Quando a campanha nasce multiplataforma, a direção criativa também muda
Quando publicidade precisa funcionar em todas as telas
23.06.2026

Por: Hugo Oxe, CCO na Bizzu
Durante muito tempo, a indústria publicitária trabalhou a partir de uma lógica relativamente simples. Existia uma peça principal, normalmente um filme, e a partir dela surgiam os desdobramentos para outros canais. Essa lógica perdeu força.
Hoje, as campanhas já nascem pensando em diferentes formatos, plataformas e pontos de contato. Um projeto pode envolver simultaneamente redes sociais, creators, mídia digital, conteúdo proprietário, ativações e vídeo. Não como extensões de uma ideia central, mas como partes da própria construção da narrativa.
Isso tem provocado uma mudança silenciosa na direção criativa.
Se antes o desafio era criar uma grande peça de comunicação, agora é desenvolver ideias capazes de manter relevância em diferentes linguagens. Cada ambiente possui códigos próprios, ritmos distintos e formas particulares de consumo. O que funciona em um filme pode não funcionar em uma plataforma de vídeo curto. O que gera conversa nas redes sociais pode não ter o mesmo impacto em uma ação de influência.
Por isso, pensar campanhas multiplataforma deixou de ser uma etapa posterior do processo criativo. Tornou-se parte da concepção da ideia. Ao mesmo tempo, a velocidade passou a ocupar um papel central nessa dinâmica. As marcas disputam atenção em um ambiente cada vez mais fragmentado e conectado ao que acontece em tempo real. Isso reduziu os ciclos de aprovação, encurtou prazos de produção e aumentou a necessidade de adaptação constante.
Nesse contexto, a operação também passou a influenciar a criatividade. Não basta ter uma boa ideia. É preciso ter estrutura para executá-la com qualidade em diferentes formatos, muitas vezes simultaneamente. A distância entre criação e produção diminuiu. Direção criativa, planejamento, conteúdo e execução passaram a funcionar de forma muito mais integrada do que em outros momentos da publicidade.
O risco é acreditar que velocidade substitui a profundidade. Não substitui.
O aumento da demanda por conteúdo não elimina a necessidade de craft, de consistência narrativa e de atenção aos detalhes. Pelo contrário. Quanto maior o volume de entregas, mais importante se torna preservar a força da ideia em cada ponto de contato.
As campanhas mais relevantes dos últimos anos mostram exatamente isso. Não se destacam por estarem presentes em mais plataformas, mas por conseguirem construir uma narrativa coerente entre elas.
No fim, o desafio da publicidade contemporânea talvez seja menos tecnológico do que parece. As ferramentas mudam, os formatos se multiplicam e os canais se transformam. O trabalho continua sendo encontrar ideias capazes de fazer sentido para as pessoas, independentemente da tela em que elas apareçam.

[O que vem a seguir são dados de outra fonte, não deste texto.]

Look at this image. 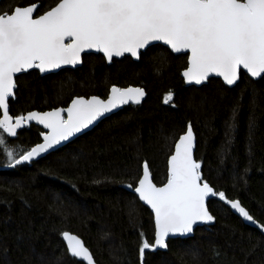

*Hugo OXE é CCO e Diretor de Cena na Bizzu. Na publicidade Brasileira tem destaque em campanhas de grandes marcas, Netflix, Itaú, Caixa Econômica, Petrobras, Coca Cola, Apple, Honda, Toyota, Havaianas. Chegou em São Paulo em 2003 para divulgar o filme Deus é Brasileiro de Cacá Diégues onde tem duas músicas na trilha sonora do filme e começou a fazer parte do cenário audiovisual. Em 2025 Hugo OXE se tornou o diretor mais premiado do ano com 10 prêmios internacionais, 2 One Shows, 2 D&ADs, 1 Cannes, 1 Lia, 1 Effie Latino, 2 El ojos e 1 The Drum.